I think there's an opportunity here for small businesses who typically don't have a lot of people managing them.
I run a resturaunt. Resturaunt software (POS, scheduling, table reservations) has many saas solutions, but I've personally seen these problems:
- POS requires cellular for some legal reason, but celluar connection is poor inside a mall
- Power goes out, backup services bring cell networks & fiber back online but not in a uniform manner so service is slow and the Saas times out too quickly to be used
- 2 factor auth won't work because cell systems are degraded
And in all these cases, there wasn't a good reason for the software to be fully online. The usage was by 1 or 2 managers and they all shared the same computer located inside the business.
How are you going to do table reservations and accept payments without being online? Yes I know it’s technically possible to accept credit cards offline. But no one does that anymore.
I think that there's a large market of business (cardinality, not revenue) that run off a single computer today.
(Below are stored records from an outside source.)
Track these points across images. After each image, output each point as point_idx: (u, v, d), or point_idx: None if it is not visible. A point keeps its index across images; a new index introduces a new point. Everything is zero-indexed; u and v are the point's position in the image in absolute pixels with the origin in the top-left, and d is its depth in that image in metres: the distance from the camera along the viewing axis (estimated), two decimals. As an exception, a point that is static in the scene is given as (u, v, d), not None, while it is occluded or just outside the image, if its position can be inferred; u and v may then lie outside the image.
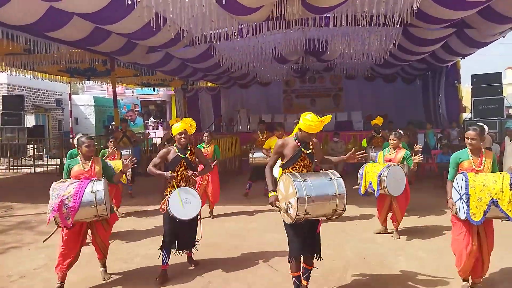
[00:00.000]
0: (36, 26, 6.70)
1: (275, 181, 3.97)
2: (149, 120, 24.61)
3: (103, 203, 3.93)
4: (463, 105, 14.29)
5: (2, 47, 8.09)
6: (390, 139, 5.88)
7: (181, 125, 4.38)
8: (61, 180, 4.07)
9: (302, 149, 3.75)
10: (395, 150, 5.81)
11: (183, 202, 4.21)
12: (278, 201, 3.66)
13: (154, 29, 6.77)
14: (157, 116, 26.34)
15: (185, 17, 6.54)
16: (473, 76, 12.41)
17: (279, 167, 3.88)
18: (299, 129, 3.74)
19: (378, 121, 8.63)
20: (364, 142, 8.91)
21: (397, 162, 5.63)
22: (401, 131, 6.12)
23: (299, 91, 18.68)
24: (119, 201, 6.94)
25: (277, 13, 7.13)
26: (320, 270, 4.50)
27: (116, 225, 6.39)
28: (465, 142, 3.94)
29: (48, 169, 13.17)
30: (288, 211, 3.49)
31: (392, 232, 5.74)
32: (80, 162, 4.25)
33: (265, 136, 8.81)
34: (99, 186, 3.99)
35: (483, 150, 3.89)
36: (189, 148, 4.48)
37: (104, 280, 4.35)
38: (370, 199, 7.53)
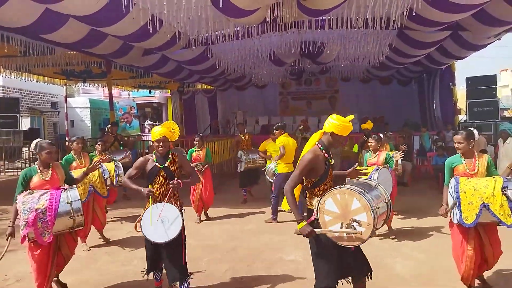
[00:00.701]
0: (32, 28, 6.68)
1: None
2: (145, 123, 24.56)
3: (81, 213, 3.73)
4: (458, 107, 14.37)
5: (-2, 49, 8.08)
6: (369, 142, 5.94)
7: (161, 130, 3.68)
8: (28, 191, 3.67)
9: (330, 160, 3.19)
10: (376, 153, 5.88)
11: (160, 221, 3.50)
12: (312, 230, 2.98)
13: (150, 31, 6.77)
14: (153, 119, 26.30)
15: (181, 19, 6.55)
16: (468, 79, 12.49)
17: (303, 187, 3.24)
18: (331, 133, 3.15)
19: (368, 125, 8.65)
20: (355, 148, 8.90)
21: (381, 165, 5.68)
22: (380, 135, 6.20)
23: (295, 93, 18.73)
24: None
25: (273, 15, 7.16)
26: (317, 271, 4.51)
27: (113, 228, 6.41)
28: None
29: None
30: (355, 230, 2.88)
31: (387, 234, 5.76)
32: (39, 171, 3.83)
33: (247, 137, 8.95)
34: (73, 195, 3.72)
35: (476, 153, 3.91)
36: (169, 156, 3.77)
37: None
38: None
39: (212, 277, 4.45)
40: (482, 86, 12.02)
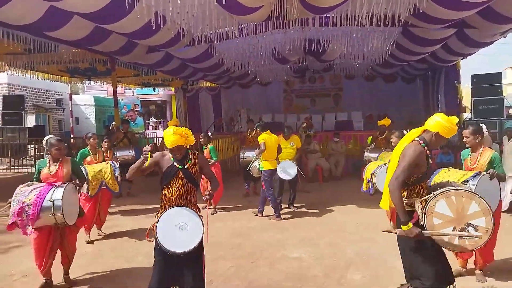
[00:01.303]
0: (37, 26, 6.70)
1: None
2: (150, 120, 24.64)
3: (61, 212, 3.83)
4: (463, 105, 14.28)
5: (3, 46, 8.09)
6: (392, 138, 6.04)
7: (173, 139, 3.21)
8: (27, 183, 4.02)
9: (430, 158, 3.06)
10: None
11: (178, 228, 3.12)
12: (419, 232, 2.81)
13: (154, 29, 6.78)
14: (157, 116, 26.37)
15: (185, 17, 6.55)
16: (473, 76, 12.40)
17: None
18: (436, 134, 3.00)
19: (386, 122, 8.64)
20: (369, 139, 8.96)
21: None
22: (404, 131, 6.22)
23: (299, 91, 18.68)
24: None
25: (277, 13, 7.14)
26: (321, 268, 4.53)
27: (118, 225, 6.45)
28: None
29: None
30: (471, 234, 2.75)
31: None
32: (48, 164, 4.17)
33: (254, 134, 8.97)
34: (58, 194, 3.86)
35: (481, 149, 4.03)
36: (190, 157, 3.39)
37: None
38: (370, 199, 7.56)
39: (216, 274, 4.47)
40: (487, 84, 11.94)
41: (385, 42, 9.58)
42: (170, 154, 3.32)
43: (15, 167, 13.80)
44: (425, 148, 2.97)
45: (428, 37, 8.99)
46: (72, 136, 18.63)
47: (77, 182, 4.30)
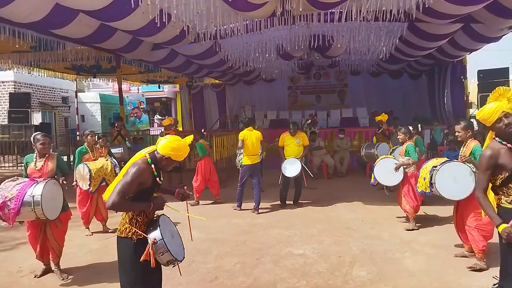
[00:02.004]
0: (42, 24, 6.74)
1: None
2: (155, 117, 24.70)
3: (40, 208, 3.93)
4: (470, 101, 14.16)
5: (9, 44, 8.14)
6: (399, 135, 6.13)
7: (165, 148, 2.80)
8: (12, 178, 4.14)
9: None
10: (404, 145, 6.02)
11: (171, 236, 2.90)
12: None
13: (159, 26, 6.78)
14: (162, 113, 26.42)
15: (190, 14, 6.55)
16: (479, 71, 12.31)
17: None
18: None
19: (383, 117, 8.69)
20: (374, 139, 9.09)
21: (402, 154, 5.94)
22: (410, 127, 6.38)
23: (304, 87, 18.63)
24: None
25: (282, 9, 7.12)
26: (326, 265, 4.53)
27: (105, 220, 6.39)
28: None
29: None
30: None
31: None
32: (34, 160, 4.31)
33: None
34: (38, 190, 3.97)
35: (466, 142, 4.41)
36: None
37: (62, 280, 4.31)
38: (376, 196, 7.54)
39: (221, 270, 4.48)
40: (494, 79, 11.84)
41: (391, 38, 9.51)
42: (152, 166, 2.78)
43: (21, 164, 13.88)
44: (504, 143, 2.76)
45: (435, 32, 8.92)
46: (78, 133, 18.72)
47: (61, 177, 4.48)
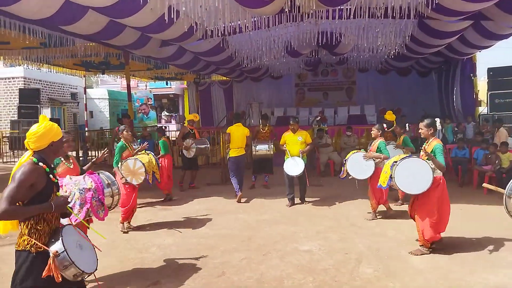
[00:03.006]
0: (52, 20, 6.80)
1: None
2: (162, 114, 24.80)
3: (118, 193, 3.92)
4: (479, 99, 14.04)
5: (19, 41, 8.23)
6: (372, 130, 6.57)
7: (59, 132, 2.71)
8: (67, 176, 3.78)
9: None
10: (375, 141, 6.46)
11: (79, 247, 2.64)
12: None
13: (167, 23, 6.81)
14: (170, 110, 26.52)
15: (198, 10, 6.56)
16: (489, 69, 12.18)
17: None
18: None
19: (390, 116, 8.66)
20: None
21: (374, 151, 6.34)
22: (384, 124, 6.91)
23: (311, 84, 18.59)
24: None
25: (290, 5, 7.10)
26: (333, 262, 4.54)
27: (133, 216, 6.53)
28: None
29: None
30: None
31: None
32: (62, 160, 4.05)
33: (266, 129, 9.13)
34: (110, 177, 3.91)
35: (431, 139, 4.76)
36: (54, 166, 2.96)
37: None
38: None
39: (228, 265, 4.52)
40: (504, 77, 11.72)
41: (400, 35, 9.44)
42: (41, 164, 2.54)
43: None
44: None
45: (444, 29, 8.83)
46: (86, 129, 18.88)
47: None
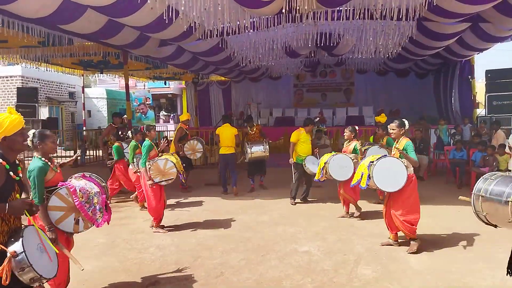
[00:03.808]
0: (51, 19, 6.78)
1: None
2: (160, 113, 24.79)
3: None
4: (477, 101, 14.08)
5: (17, 39, 8.20)
6: (345, 132, 6.72)
7: (20, 121, 2.65)
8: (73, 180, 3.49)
9: None
10: (349, 142, 6.61)
11: (39, 250, 2.54)
12: None
13: (166, 22, 6.80)
14: (168, 110, 26.51)
15: (197, 10, 6.56)
16: (487, 72, 12.21)
17: None
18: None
19: (382, 118, 8.68)
20: (371, 139, 9.05)
21: (349, 153, 6.49)
22: (356, 127, 6.88)
23: (310, 85, 18.62)
24: None
25: (289, 6, 7.11)
26: (331, 263, 4.54)
27: (130, 216, 6.55)
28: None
29: (62, 161, 13.37)
30: None
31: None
32: (50, 165, 3.34)
33: (255, 129, 9.16)
34: (103, 180, 3.73)
35: (400, 139, 4.96)
36: (17, 163, 2.69)
37: None
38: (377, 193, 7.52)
39: (227, 266, 4.51)
40: (502, 79, 11.76)
41: (399, 36, 9.47)
42: (1, 159, 2.45)
43: (29, 158, 14.01)
44: None
45: (443, 31, 8.87)
46: (84, 128, 18.84)
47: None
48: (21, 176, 2.57)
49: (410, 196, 4.86)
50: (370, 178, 4.88)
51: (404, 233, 4.92)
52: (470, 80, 13.08)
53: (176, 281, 4.17)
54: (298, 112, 17.03)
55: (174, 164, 5.76)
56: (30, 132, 3.31)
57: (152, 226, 5.92)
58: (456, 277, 4.12)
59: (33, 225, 2.61)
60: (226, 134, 8.42)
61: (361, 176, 5.05)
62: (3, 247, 2.32)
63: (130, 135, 7.18)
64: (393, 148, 5.05)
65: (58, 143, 3.98)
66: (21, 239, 2.35)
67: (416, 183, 4.95)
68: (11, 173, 2.44)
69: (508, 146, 7.49)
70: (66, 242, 3.36)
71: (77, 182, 3.42)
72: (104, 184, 3.70)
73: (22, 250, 2.31)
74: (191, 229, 5.97)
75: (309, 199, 7.68)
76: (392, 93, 17.24)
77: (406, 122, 5.03)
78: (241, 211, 7.02)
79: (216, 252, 4.96)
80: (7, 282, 2.23)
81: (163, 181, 5.73)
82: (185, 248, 5.13)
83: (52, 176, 3.31)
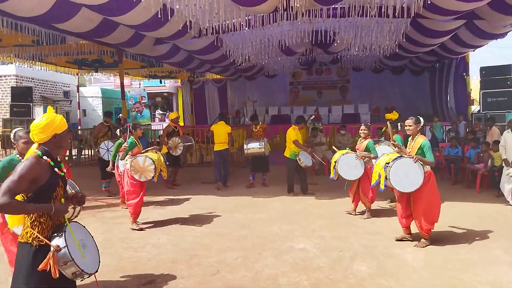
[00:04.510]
0: (45, 18, 6.74)
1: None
2: (156, 112, 24.72)
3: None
4: (472, 98, 14.15)
5: (11, 38, 8.16)
6: (360, 129, 6.68)
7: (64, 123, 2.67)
8: None
9: None
10: (362, 140, 6.55)
11: (82, 246, 2.57)
12: None
13: (161, 20, 6.78)
14: (163, 108, 26.44)
15: (193, 8, 6.54)
16: (482, 69, 12.27)
17: None
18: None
19: (393, 115, 8.73)
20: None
21: (361, 150, 6.42)
22: (368, 124, 6.96)
23: (305, 83, 18.63)
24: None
25: (285, 4, 7.10)
26: (327, 260, 4.56)
27: (127, 215, 6.50)
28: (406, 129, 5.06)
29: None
30: None
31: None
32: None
33: (258, 127, 9.42)
34: (75, 187, 3.63)
35: (416, 136, 4.95)
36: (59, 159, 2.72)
37: None
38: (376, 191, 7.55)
39: (223, 264, 4.52)
40: (496, 76, 11.82)
41: (394, 34, 9.49)
42: (45, 158, 2.50)
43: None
44: None
45: (437, 28, 8.89)
46: (79, 127, 18.74)
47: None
48: (64, 172, 2.67)
49: (430, 193, 4.89)
50: (387, 179, 4.95)
51: (420, 231, 4.97)
52: (465, 77, 13.14)
53: (172, 279, 4.17)
54: (294, 110, 17.03)
55: (153, 161, 5.79)
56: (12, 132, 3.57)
57: (136, 222, 6.01)
58: (451, 273, 4.15)
59: (76, 221, 2.71)
60: (220, 131, 8.74)
61: (379, 177, 5.16)
62: (47, 241, 2.40)
63: (119, 134, 7.14)
64: (408, 145, 5.06)
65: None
66: (64, 234, 2.43)
67: (435, 180, 4.98)
68: (56, 169, 2.53)
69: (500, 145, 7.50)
70: None
71: None
72: (77, 189, 3.62)
73: (65, 245, 2.38)
74: (188, 227, 5.96)
75: (303, 197, 7.70)
76: (387, 90, 17.29)
77: (422, 119, 5.07)
78: (237, 209, 7.03)
79: (213, 250, 4.96)
80: (57, 275, 2.33)
81: (142, 177, 5.79)
82: (182, 247, 5.13)
83: None
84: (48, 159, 2.51)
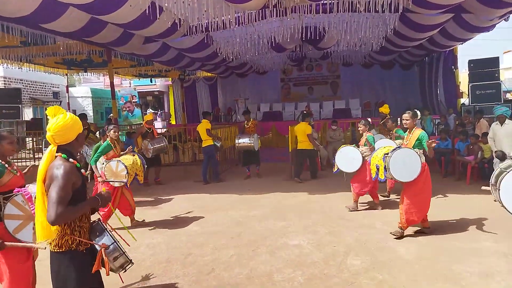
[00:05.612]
0: (32, 18, 6.64)
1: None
2: (147, 111, 24.54)
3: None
4: (461, 91, 14.27)
5: (-2, 40, 8.03)
6: (359, 126, 6.78)
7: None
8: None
9: None
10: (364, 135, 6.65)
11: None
12: None
13: (150, 19, 6.73)
14: (155, 107, 26.30)
15: (181, 6, 6.51)
16: (470, 61, 12.38)
17: None
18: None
19: (385, 109, 8.87)
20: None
21: (362, 145, 6.57)
22: (369, 119, 7.12)
23: (296, 79, 18.65)
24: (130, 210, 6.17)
25: (274, 0, 7.09)
26: (321, 255, 4.59)
27: (121, 216, 6.47)
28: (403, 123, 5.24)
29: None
30: None
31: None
32: (7, 167, 3.17)
33: (250, 124, 9.90)
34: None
35: (413, 129, 5.11)
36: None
37: None
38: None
39: (218, 262, 4.53)
40: (484, 69, 11.94)
41: (383, 28, 9.53)
42: (71, 160, 2.47)
43: (14, 160, 13.75)
44: None
45: (425, 22, 8.95)
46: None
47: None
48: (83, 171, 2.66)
49: (421, 185, 4.97)
50: (386, 170, 5.03)
51: (400, 219, 5.07)
52: (454, 70, 13.24)
53: (167, 279, 4.17)
54: (286, 107, 17.06)
55: (126, 167, 5.62)
56: None
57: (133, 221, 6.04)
58: (443, 265, 4.21)
59: (99, 219, 2.75)
60: (200, 129, 9.28)
61: (378, 169, 5.26)
62: (92, 242, 2.47)
63: (98, 136, 7.08)
64: (405, 138, 5.24)
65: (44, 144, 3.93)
66: (106, 231, 2.54)
67: (429, 172, 5.08)
68: (82, 170, 2.57)
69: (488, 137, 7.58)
70: (27, 251, 3.27)
71: (35, 188, 3.21)
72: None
73: (113, 241, 2.51)
74: (182, 227, 5.96)
75: (297, 193, 7.74)
76: (377, 85, 17.38)
77: (418, 112, 5.20)
78: (231, 207, 7.03)
79: (207, 249, 4.97)
80: (108, 274, 2.47)
81: (116, 182, 5.60)
82: (176, 246, 5.13)
83: (8, 180, 3.15)
84: (74, 161, 2.48)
Meaning the business owner leverages some fractional accounting, ops, fulfillment support, but do the books, payroll, buy things for the business themselves.
Yes, they connect through a browser to cloud software.
I recognize when you're large enough to have operations, accounting, etc. and see the value of SSO, in those contexts.
Would you like to sell to those companies or provide customer support?
I'm not clear of you're saying to sell the product to the company or sell my company to a larger company.
My preference would likely be to make the quickest buck and move on as I can/will be disrupted by someone who wants to charge less. It's a race to the bottom so try to get out at some local minimum.
Selling one offs to independent low margin businesses wouldn’t be the way to make a quick buck. The sales process is going to be expensive, they aren’t going to be willing to pay a lot and they aren’t going to be harder to support.